The theme tune is an orchestral version of Frédéric Chopin - Polonaise in A major Op. 40 No. 1 Military.

==Plot==
Daffy Duck reprises his role of Duck Dodgers in another spoof of Saturday afternoon space serials. Assigned to locate the rack-and-pinion molecule needed for yo-yo polish, Dodgers and his sidekick, an eager young space cadet (Porky Pig), crash their spaceship into a giant eggshell-shaped planet, where they find Marvin the Martian, who is, as usual, scheming to destroy Earth in an attempt to solve the "fuel problem". Marvin asks Dodgers to visit the boudoir of Gossamer, which Dodgers thinks is a space princess, but Gossamer turns out to be a giant, hairy monster in sneakers, and the frightened Dodgers flees. Porky uses electronic clippers to literally haircut Gossamer into nothingness, and Dodgers, infuriated by his assistant's all-too-literal interpretations of his commands, repeatedly fires his gun at Porky. When Porky asks what Earth will do without the rack-and-pinion molecule Dodgers replies "Let them eat cake."

==Cast==
- Mel Blanc as Daffy Duck (as Duck Dodgers), Porky Pig, Marvin the Martian, Gossamer and Dr. I.Q.
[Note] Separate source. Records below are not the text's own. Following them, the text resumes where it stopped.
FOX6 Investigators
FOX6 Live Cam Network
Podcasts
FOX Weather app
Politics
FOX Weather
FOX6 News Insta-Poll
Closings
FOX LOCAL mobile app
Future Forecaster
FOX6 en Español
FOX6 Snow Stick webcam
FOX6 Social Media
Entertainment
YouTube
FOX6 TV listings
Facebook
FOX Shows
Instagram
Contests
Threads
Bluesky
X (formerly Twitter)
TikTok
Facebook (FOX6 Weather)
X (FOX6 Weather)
==Changes in the reformatted version==
- The following scenes were cut when this cartoon was reformatted as an individual animated short:
  - Dodgers telling Marvin he is under arrest.
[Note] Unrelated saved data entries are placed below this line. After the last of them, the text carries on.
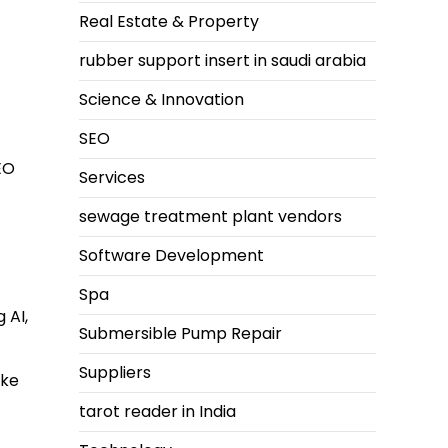
Real Estate & Property
rubber support insert in saudi arabia
Science & Innovation
SEO
EO
Services
sewage treatment plant vendors
Software Development
Spa
 AI,
Submersible Pump Repair
Suppliers
ike
tarot reader in India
  - Porky using a straitjacket gun to capture Marvin the Martian.
  - The real ending where Marvin (still wrapped in the straitjacket) aims his missile at Earth and fires it, then tells the audience that the missile will take three days to reach Earth, giving everyone time to get their affairs in order before getting killed (which explains the "That's All Folks!" ending card where Marvin the Martian says, "Don't worry, folks. After all, it's only a cartoon.").
- The Nickelodeon version of this cartoon cuts out the "That's All Folks!" ending card where Marvin the Martian says, "Don't worry, folks. After all, it's only a cartoon," along with the edits made to it when it was reformatted as a cartoon short.
- The edited version of this cartoon has also been seen on ABC, Cartoon Network, and even in such home video releases as Marvin the Martian and K-9: 50 Years on Earth VHS, Marvin the Martian: Space Tunes VHS, the Bugs and Friends Japanese laserdisc set, both the DVD and Blu-Ray release of Daffy Duck's Quackbusters and the Looney Tunes Platinum Collection: Volume 1 Blu-Ray set.
- Almost all current prints of this cartoon are edited. However, this short can be seen in its entirety as part of the Daffy Duck Thanks-for-Giving Special, available on The Essential Daffy Duck DVD set.